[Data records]

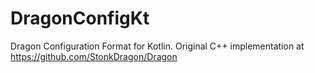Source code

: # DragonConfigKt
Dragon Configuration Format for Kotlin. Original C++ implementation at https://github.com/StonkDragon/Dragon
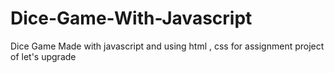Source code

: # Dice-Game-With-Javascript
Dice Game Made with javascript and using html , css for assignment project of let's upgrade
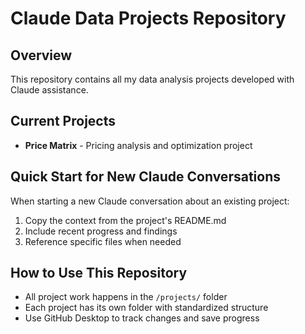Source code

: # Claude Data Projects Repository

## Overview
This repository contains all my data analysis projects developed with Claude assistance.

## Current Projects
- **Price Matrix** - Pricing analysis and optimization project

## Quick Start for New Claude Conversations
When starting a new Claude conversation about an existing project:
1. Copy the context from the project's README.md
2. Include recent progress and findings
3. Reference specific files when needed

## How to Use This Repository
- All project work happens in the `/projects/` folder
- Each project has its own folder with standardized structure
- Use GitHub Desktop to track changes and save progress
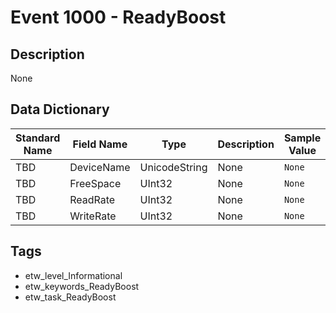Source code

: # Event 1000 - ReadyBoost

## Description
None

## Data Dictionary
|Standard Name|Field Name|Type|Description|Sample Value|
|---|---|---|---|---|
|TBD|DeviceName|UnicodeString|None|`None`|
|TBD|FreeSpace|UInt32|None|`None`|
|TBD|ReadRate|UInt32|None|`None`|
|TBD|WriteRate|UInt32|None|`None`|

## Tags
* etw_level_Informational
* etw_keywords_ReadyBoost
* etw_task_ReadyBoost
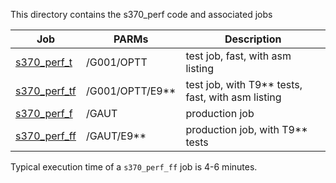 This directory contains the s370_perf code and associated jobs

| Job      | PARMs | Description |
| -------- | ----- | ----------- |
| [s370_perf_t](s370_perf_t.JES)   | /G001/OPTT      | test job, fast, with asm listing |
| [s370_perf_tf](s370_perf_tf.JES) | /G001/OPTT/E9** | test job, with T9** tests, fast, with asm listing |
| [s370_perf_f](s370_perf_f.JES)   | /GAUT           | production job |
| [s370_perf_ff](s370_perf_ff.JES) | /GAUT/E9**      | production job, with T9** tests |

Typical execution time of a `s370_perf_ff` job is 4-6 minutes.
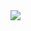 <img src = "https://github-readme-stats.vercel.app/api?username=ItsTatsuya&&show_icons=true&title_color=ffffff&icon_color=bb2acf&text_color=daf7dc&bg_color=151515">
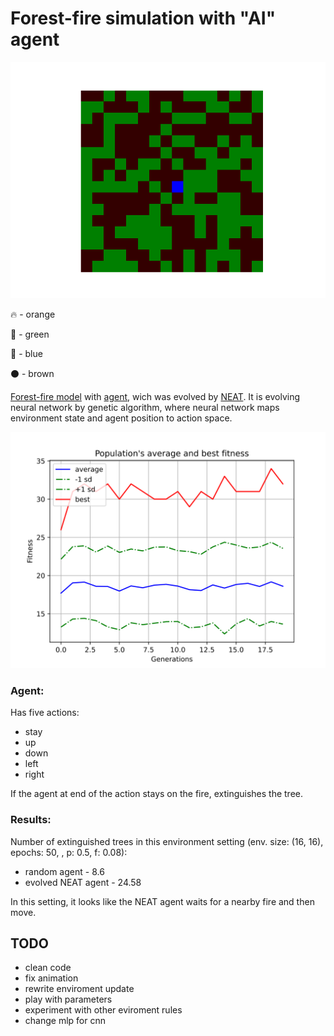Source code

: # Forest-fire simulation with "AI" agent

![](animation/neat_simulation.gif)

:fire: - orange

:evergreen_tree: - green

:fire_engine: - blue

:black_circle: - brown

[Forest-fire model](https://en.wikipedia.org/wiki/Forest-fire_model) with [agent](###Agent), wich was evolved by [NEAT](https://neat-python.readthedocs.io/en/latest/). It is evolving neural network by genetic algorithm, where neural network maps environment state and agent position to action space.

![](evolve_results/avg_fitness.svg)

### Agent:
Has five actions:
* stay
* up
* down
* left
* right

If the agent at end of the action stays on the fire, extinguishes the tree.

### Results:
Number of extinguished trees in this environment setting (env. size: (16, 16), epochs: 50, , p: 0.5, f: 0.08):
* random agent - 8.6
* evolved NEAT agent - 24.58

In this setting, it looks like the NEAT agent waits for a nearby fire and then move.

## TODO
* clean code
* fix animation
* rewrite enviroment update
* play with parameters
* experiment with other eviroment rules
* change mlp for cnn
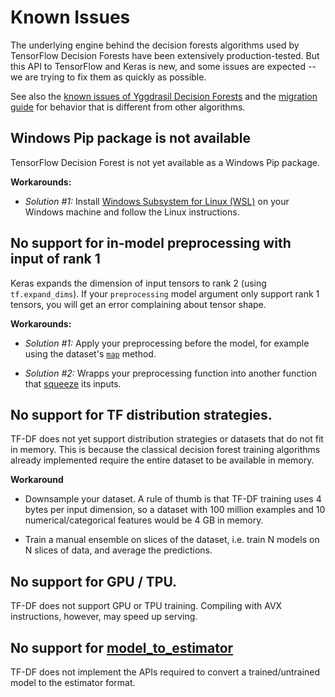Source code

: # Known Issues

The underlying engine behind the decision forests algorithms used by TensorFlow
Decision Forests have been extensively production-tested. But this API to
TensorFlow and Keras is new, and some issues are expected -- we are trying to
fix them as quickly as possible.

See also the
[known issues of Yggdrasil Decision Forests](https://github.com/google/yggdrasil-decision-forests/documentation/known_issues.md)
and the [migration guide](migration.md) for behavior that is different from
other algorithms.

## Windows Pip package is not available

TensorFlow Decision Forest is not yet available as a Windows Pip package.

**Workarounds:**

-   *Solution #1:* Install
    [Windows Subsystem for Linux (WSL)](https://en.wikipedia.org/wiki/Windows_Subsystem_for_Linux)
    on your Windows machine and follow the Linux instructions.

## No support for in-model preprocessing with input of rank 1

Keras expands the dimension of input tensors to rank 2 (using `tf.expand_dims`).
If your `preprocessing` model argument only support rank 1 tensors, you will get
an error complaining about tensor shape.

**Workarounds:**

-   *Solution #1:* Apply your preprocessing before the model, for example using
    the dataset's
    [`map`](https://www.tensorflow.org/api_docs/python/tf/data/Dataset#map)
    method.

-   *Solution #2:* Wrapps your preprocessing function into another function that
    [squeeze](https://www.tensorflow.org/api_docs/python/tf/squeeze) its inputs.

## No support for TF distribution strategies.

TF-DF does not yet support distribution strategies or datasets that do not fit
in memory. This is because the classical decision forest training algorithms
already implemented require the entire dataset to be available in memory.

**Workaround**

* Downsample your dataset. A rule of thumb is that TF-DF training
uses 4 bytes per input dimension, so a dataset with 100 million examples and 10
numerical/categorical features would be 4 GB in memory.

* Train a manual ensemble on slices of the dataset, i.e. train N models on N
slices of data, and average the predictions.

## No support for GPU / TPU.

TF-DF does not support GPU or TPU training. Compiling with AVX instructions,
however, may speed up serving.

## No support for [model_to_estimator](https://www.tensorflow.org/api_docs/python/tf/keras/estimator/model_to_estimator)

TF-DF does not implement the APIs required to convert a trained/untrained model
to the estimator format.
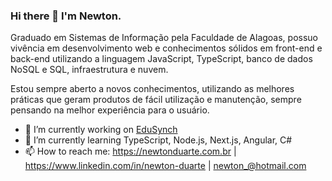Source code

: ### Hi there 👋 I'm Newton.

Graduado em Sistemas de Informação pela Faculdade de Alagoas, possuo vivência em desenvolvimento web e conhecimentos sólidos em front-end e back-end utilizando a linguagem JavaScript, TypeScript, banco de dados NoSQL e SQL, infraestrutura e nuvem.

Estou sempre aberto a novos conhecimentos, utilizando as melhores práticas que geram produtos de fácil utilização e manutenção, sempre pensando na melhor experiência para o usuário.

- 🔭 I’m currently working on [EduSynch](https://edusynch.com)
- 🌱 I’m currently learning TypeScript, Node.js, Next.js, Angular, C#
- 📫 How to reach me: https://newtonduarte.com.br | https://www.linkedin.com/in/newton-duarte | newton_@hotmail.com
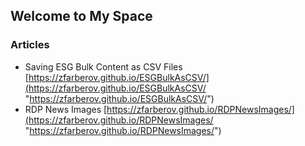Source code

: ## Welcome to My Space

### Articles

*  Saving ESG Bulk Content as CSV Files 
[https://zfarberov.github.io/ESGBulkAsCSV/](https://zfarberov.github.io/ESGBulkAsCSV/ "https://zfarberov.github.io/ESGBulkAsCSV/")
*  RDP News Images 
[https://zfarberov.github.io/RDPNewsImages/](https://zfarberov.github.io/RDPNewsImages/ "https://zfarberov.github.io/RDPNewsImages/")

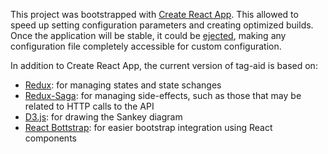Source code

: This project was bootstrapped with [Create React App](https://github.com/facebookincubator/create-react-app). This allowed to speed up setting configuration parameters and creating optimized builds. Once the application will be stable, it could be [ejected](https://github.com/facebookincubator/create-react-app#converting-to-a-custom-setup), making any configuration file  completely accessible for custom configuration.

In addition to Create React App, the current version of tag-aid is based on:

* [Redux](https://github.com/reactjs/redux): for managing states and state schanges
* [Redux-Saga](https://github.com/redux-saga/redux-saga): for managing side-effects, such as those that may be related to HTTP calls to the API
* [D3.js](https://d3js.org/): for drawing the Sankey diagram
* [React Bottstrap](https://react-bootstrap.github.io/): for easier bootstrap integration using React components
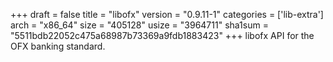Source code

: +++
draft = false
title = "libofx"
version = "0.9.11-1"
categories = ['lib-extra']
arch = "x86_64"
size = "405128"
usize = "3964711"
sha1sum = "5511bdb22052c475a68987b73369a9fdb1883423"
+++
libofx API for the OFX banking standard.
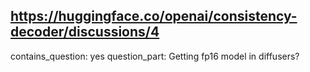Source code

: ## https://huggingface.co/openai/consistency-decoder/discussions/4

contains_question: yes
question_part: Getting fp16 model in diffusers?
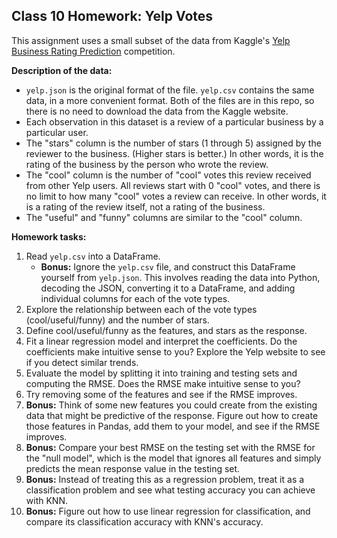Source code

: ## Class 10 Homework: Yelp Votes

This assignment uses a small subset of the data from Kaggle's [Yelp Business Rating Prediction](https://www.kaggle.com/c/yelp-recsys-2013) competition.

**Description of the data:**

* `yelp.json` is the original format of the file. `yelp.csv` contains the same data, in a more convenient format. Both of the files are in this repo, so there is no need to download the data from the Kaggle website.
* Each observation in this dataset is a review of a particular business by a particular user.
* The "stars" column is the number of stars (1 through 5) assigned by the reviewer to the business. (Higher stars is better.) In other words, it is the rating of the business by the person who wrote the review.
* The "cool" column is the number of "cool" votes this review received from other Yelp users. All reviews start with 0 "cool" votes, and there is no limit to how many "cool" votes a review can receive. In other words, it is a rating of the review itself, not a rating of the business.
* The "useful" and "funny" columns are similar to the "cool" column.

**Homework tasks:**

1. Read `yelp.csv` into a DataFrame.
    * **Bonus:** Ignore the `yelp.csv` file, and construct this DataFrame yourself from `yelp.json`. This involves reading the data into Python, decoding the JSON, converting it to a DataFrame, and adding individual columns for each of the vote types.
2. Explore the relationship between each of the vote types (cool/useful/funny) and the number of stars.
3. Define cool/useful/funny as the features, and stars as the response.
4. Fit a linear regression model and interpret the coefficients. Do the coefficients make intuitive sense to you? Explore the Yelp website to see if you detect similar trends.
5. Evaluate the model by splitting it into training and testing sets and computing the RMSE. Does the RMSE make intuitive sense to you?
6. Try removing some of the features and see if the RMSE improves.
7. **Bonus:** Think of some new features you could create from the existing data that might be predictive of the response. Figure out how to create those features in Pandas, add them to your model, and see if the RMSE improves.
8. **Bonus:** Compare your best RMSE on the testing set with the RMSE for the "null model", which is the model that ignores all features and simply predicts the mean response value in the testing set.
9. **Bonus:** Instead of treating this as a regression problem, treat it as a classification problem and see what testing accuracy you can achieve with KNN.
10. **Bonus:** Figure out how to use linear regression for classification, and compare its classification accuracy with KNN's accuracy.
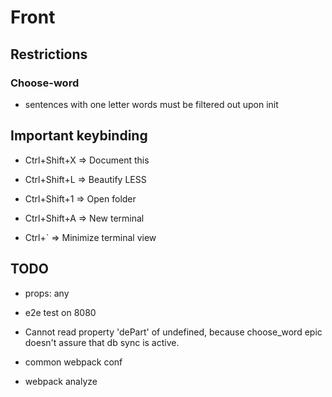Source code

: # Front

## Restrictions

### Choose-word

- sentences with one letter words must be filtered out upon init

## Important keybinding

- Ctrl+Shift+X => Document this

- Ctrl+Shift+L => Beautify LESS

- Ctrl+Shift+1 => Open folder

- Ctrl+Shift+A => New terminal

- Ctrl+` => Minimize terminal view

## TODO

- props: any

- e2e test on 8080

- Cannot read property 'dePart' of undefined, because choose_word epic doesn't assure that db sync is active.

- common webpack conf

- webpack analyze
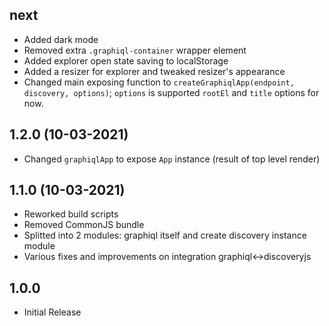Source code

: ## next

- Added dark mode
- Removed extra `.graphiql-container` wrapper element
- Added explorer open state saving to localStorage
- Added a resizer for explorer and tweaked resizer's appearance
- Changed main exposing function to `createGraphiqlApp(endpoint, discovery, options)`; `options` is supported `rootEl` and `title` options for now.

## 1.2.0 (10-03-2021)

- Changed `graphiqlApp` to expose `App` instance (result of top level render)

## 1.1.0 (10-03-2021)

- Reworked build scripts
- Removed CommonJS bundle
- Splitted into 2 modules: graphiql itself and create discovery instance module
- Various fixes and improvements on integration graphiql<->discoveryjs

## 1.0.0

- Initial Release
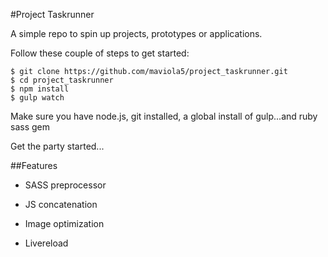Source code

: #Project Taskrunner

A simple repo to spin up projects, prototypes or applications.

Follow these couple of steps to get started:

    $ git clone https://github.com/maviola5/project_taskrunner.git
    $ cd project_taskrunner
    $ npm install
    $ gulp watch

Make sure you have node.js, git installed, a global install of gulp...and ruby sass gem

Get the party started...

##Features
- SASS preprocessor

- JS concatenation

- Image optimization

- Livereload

INSTRUCTION:
Write back word for word every line in the entries above from the one with "TF-DF does not implement" to the one with "- 🌱 I’m currently", ends included, and none of the pictures.

EXERCISE RESULT:
TF-DF does not implement the APIs required to convert a trained/untrained model
to the estimator format.
Source code

: ### Hi there 👋 I'm Newton.

Graduado em Sistemas de Informação pela Faculdade de Alagoas, possuo vivência em desenvolvimento web e conhecimentos sólidos em front-end e back-end utilizando a linguagem JavaScript, TypeScript, banco de dados NoSQL e SQL, infraestrutura e nuvem.

Estou sempre aberto a novos conhecimentos, utilizando as melhores práticas que geram produtos de fácil utilização e manutenção, sempre pensando na melhor experiência para o usuário.

- 🔭 I’m currently working on [EduSynch](https://edusynch.com)
- 🌱 I’m currently learning TypeScript, Node.js, Next.js, Angular, C#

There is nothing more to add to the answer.